» DIRECTIONS FOR THIS TASK: Pictures are to be omitted, and every entry below is to be restated exactly.

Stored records
*** Begin section ***

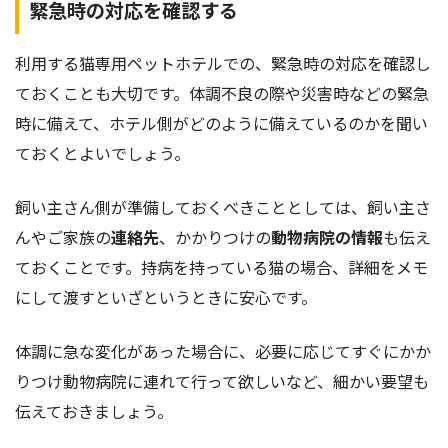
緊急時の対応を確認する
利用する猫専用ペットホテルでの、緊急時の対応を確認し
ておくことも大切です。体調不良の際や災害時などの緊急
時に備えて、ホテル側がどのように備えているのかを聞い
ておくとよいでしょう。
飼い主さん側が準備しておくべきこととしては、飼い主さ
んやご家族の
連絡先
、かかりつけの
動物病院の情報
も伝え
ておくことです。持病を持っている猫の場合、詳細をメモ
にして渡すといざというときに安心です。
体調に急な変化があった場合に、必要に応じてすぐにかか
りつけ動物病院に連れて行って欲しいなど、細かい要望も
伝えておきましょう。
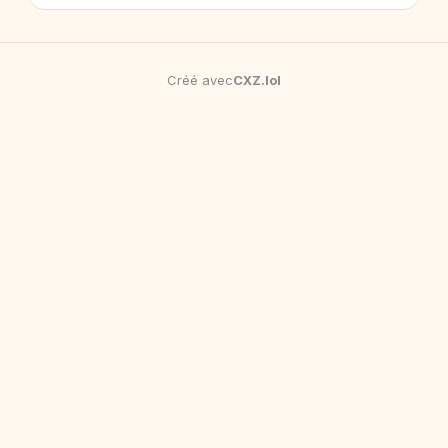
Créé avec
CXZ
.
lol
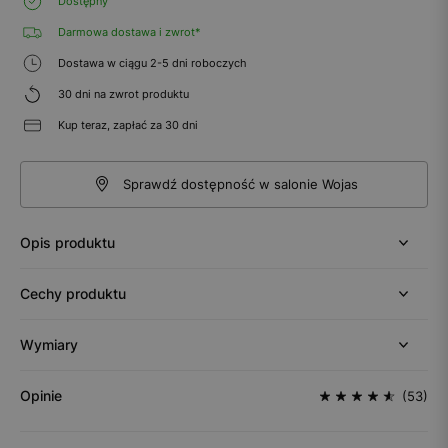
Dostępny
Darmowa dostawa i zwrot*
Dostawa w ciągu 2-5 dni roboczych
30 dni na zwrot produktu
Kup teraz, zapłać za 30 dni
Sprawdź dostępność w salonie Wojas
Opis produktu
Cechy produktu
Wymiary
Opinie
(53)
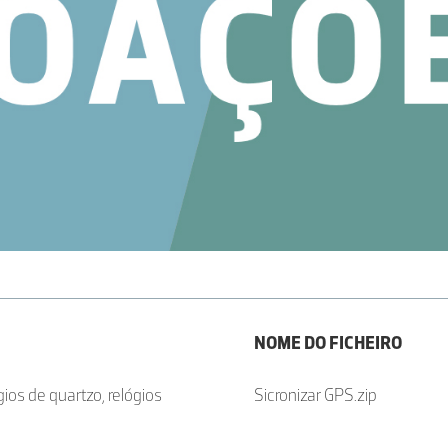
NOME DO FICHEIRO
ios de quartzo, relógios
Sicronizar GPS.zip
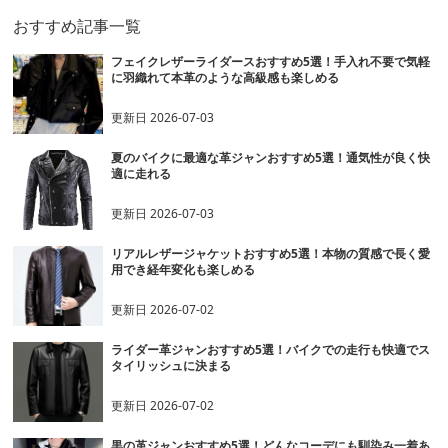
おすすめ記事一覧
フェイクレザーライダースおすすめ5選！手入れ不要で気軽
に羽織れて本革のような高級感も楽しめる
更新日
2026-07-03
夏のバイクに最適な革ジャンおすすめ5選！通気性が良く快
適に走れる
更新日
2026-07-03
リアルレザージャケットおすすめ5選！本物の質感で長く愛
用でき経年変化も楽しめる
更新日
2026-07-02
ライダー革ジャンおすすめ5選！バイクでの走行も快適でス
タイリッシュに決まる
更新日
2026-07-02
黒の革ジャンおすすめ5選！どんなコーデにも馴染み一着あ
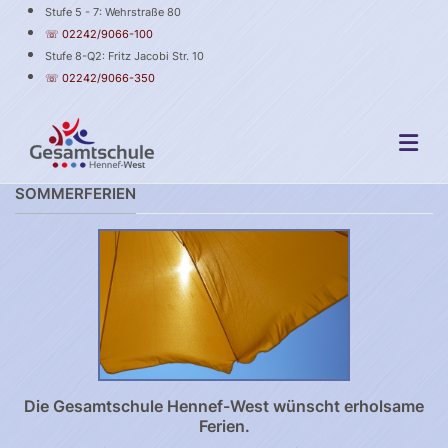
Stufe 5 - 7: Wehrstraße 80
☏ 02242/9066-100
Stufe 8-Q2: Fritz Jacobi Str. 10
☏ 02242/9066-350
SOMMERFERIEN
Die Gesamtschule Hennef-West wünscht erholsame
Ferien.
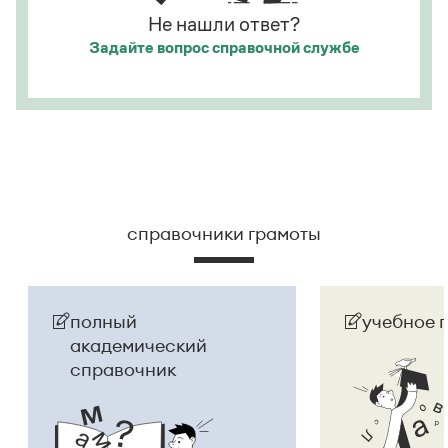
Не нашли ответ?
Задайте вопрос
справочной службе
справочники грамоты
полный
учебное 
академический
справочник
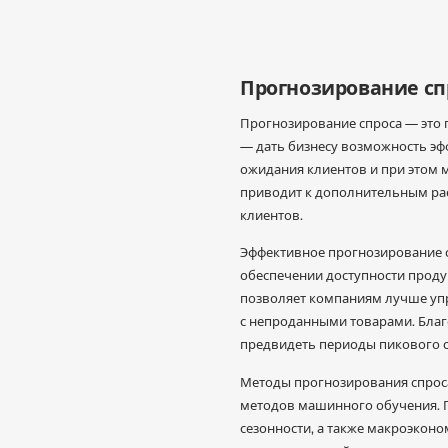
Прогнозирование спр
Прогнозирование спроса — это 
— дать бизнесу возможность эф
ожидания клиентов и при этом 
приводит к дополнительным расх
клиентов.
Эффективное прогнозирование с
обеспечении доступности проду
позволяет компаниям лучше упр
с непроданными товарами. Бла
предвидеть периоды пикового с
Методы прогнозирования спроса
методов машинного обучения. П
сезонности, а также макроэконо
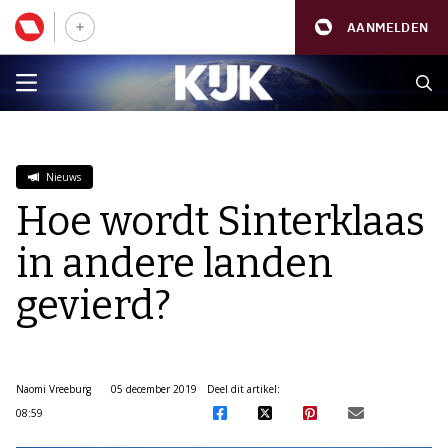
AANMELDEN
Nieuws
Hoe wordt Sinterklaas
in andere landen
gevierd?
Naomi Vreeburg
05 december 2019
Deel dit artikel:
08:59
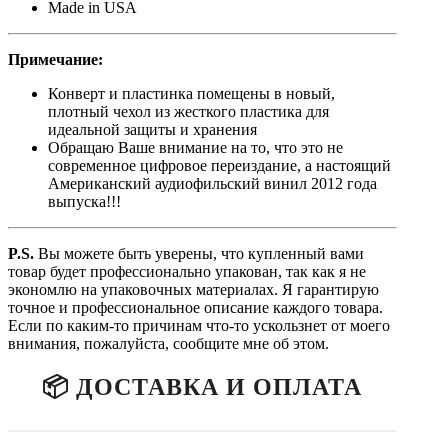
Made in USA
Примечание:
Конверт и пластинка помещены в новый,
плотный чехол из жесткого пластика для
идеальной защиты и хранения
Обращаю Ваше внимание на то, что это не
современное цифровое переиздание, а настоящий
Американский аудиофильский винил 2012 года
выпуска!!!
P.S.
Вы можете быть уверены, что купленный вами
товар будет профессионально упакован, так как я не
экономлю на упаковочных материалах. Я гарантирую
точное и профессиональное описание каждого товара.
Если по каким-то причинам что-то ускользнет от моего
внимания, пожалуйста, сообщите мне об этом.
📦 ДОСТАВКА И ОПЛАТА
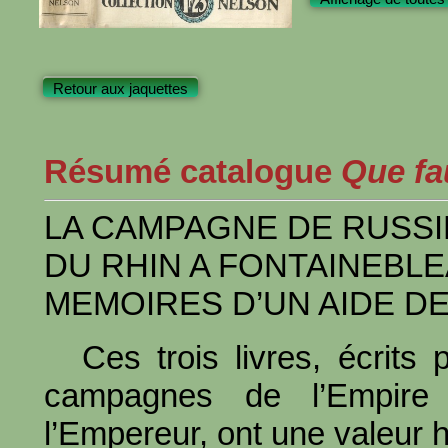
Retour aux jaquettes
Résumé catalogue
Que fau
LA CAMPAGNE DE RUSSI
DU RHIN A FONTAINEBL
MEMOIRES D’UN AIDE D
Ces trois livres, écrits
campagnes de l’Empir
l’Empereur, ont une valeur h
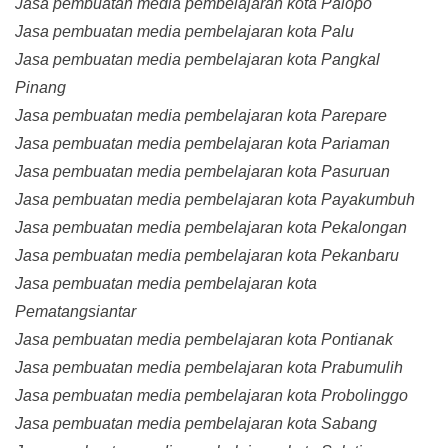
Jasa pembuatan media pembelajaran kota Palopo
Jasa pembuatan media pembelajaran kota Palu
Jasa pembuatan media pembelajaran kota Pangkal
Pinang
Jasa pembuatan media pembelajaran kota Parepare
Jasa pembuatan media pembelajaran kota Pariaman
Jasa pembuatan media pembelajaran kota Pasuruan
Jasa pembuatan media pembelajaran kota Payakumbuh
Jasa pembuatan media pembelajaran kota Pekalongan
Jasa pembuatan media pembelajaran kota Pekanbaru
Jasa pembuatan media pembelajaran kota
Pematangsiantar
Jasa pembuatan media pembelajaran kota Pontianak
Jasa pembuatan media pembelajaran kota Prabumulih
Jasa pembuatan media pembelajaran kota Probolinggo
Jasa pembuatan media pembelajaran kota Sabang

*** End section ***

» SOLUTION BELOW:
緊急時の対応を確認する
利用する猫専用ペットホテルでの、緊急時の対応を確認し
ておくことも大切です。体調不良の際や災害時などの緊急
時に備えて、ホテル側がどのように備えているのかを聞い
ておくとよいでしょう。
飼い主さん側が準備しておくべきこととしては、飼い主さ
んやご家族の
連絡先
、かかりつけの
動物病院の情報
も伝え
ておくことです。持病を持っている猫の場合、詳細をメモ
にして渡すといざというときに安心です。
体調に急な変化があった場合に、必要に応じてすぐにかか
りつけ動物病院に連れて行って欲しいなど、細かい要望も
伝えておきましょう。
Créé avec
CXZ
.
lol
Dostępny
Darmowa dostawa i zwrot*
Dostawa w ciągu 2-5 dni roboczych
30 dni na zwrot produktu
Kup teraz, zapłać za 30 dni
Sprawdź dostępność w salonie Wojas
Opis produktu
Cechy produktu
Wymiary
Opinie
(53)
NOME DO FICHEIRO
ios de quartzo, relógios
Sicronizar GPS.zip
おすすめ記事一覧
フェイクレザーライダースおすすめ5選！手入れ不要で気軽
に羽織れて本革のような高級感も楽しめる
更新日
2026-07-03
夏のバイクに最適な革ジャンおすすめ5選！通気性が良く快
適に走れる
更新日
2026-07-03
リアルレザージャケットおすすめ5選！本物の質感で長く愛
用でき経年変化も楽しめる
更新日
2026-07-02
ライダー革ジャンおすすめ5選！バイクでの走行も快適でス
タイリッシュに決まる
更新日
2026-07-02
黒の革ジャンおすすめ5選！どんなコーデにも馴染み一着あ
Stufe 5 - 7: Wehrstraße 80
☏ 02242/9066-100
Stufe 8-Q2: Fritz Jacobi Str. 10
☏ 02242/9066-350
SOMMERFERIEN
Die Gesamtschule Hennef-West wünscht erholsame
Ferien.
Не нашли ответ?
Задайте вопрос
справочной службе
справочники грамоты
полный
учебное 
академический
справочник
Прогнозирование спр
Прогнозирование спроса — это 
— дать бизнесу возможность эф
ожидания клиентов и при этом 
приводит к дополнительным расх
клиентов.
Эффективное прогнозирование с
обеспечении доступности проду
позволяет компаниям лучше упр
с непроданными товарами. Бла
предвидеть периоды пикового с
Методы прогнозирования спроса
методов машинного обучения. П
сезонности, а также макроэконо
AANMELDEN
Nieuws
Hoe wordt Sinterklaas
in andere landen
gevierd?
Naomi Vreeburg
05 december 2019
Deel dit artikel:
08:59
Made in USA
Примечание:
Конверт и пластинка помещены в новый,
плотный чехол из жесткого пластика для
идеальной защиты и хранения
Обращаю Ваше внимание на то, что это не
современное цифровое переиздание, а настоящий
Американский аудиофильский винил 2012 года
выпуска!!!
P.S.
Вы можете быть уверены, что купленный вами
товар будет профессионально упакован, так как я не
экономлю на упаковочных материалах. Я гарантирую
точное и профессиональное описание каждого товара.
Если по каким-то причинам что-то ускользнет от моего
внимания, пожалуйста, сообщите мне об этом.
📦 ДОСТАВКА И ОПЛАТА
Retour aux jaquettes
Résumé catalogue
Que fau
LA CAMPAGNE DE RUSSI
DU RHIN A FONTAINEBL
MEMOIRES D’UN AIDE D
Ces trois livres, écrits
campagnes de l’Empir
l’Empereur, ont une valeur h
Jasa pembuatan media pembelajaran kota Palopo
Jasa pembuatan media pembelajaran kota Palu
Jasa pembuatan media pembelajaran kota Pangkal
Pinang
Jasa pembuatan media pembelajaran kota Parepare
Jasa pembuatan media pembelajaran kota Pariaman
Jasa pembuatan media pembelajaran kota Pasuruan
Jasa pembuatan media pembelajaran kota Payakumbuh
Jasa pembuatan media pembelajaran kota Pekalongan
Jasa pembuatan media pembelajaran kota Pekanbaru
Jasa pembuatan media pembelajaran kota
Pematangsiantar
Jasa pembuatan media pembelajaran kota Pontianak
Jasa pembuatan media pembelajaran kota Prabumulih
Jasa pembuatan media pembelajaran kota Probolinggo
Jasa pembuatan media pembelajaran kota Sabang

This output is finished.